The instance.list command is the correct corresponding to docker ps, the general mapping is "show me the instances of running containers." But I think what you are asking about is more of a general list of container processes, and we don't have a good command for that. The key difference is that a uesr running a docker container is still running via docker (and the pid is kept track of) but for singularity, the final execv is to the run/shell so if you looked for a singularity process, you wouldn't find it. If you tried something like:
pgrep -fa singularity
you could get generally processes with singularity in the name, but that's not going to work for shell / run / anything because of what I just described. For example I just tried this, and my shell inside the container is just shown on my system as running bash. For this same reason you can't peep into /usr/local/var/singularity/mnt.

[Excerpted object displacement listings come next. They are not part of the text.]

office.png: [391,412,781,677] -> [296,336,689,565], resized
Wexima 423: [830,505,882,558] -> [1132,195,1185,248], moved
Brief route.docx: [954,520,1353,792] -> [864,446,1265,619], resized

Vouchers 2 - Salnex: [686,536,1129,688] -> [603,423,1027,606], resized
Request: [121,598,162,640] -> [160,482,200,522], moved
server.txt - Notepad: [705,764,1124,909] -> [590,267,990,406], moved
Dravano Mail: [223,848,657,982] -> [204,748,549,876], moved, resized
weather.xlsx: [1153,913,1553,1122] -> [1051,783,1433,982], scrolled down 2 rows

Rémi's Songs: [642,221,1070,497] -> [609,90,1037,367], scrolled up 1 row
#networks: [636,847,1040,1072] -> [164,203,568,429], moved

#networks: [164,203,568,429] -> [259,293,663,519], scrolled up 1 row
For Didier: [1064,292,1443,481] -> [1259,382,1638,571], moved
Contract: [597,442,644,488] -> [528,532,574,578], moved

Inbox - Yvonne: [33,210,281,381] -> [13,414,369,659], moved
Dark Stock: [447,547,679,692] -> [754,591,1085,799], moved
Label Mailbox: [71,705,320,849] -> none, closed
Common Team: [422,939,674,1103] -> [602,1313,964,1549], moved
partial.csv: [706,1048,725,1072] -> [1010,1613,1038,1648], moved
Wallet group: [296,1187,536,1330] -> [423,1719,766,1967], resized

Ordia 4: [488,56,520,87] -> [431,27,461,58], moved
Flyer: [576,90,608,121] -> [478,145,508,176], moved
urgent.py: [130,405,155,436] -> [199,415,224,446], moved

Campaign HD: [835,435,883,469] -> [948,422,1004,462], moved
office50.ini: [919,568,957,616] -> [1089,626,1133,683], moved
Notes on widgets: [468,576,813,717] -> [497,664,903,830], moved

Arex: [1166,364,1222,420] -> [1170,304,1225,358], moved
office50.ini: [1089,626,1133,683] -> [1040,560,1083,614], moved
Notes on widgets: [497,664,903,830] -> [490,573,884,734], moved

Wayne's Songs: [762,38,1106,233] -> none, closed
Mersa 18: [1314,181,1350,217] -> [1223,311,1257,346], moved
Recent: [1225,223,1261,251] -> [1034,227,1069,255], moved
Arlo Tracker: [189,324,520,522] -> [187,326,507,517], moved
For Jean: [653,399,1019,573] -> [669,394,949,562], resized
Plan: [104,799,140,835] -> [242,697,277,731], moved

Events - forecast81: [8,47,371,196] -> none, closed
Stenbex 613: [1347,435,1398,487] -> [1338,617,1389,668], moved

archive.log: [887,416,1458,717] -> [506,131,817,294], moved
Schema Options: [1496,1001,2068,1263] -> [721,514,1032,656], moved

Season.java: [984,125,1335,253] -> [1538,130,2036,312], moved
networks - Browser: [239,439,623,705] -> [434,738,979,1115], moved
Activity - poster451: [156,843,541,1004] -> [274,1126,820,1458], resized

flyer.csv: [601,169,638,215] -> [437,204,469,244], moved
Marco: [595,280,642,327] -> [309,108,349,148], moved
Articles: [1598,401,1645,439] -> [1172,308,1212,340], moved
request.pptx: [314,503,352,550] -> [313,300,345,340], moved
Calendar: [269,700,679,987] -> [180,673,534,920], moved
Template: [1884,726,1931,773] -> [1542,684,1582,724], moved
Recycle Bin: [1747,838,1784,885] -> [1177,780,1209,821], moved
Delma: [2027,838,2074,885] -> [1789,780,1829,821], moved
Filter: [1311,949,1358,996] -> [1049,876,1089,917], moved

If you look in the session directory (usually tmp) you can get a hint of current (and sometimes non cleaned up) sessions:
ls /tmp/.* | grep "singularity-runtime"
But that's not so useful.
So I'm not sure I can offer a good solution, maybe others can comment. We don't have a central orchestration to keep track of all container processes, beyond the ones that are more by definition running as instances. When you have a bunch of container instances running, they each have associated namespace / pid and then when you run as sudo you can do things like list, stop all, etc. If you are interested in singularity being run on a cluster resource, you could use lmod to keep track of loads, and then look for singularity commands used in batch scripts. That could minimally give you a way to identify running jobs (with singularity) on your resource to stop, if needed.
Anyone have ideas for how/if we could implement an equivalent ps for a superuser?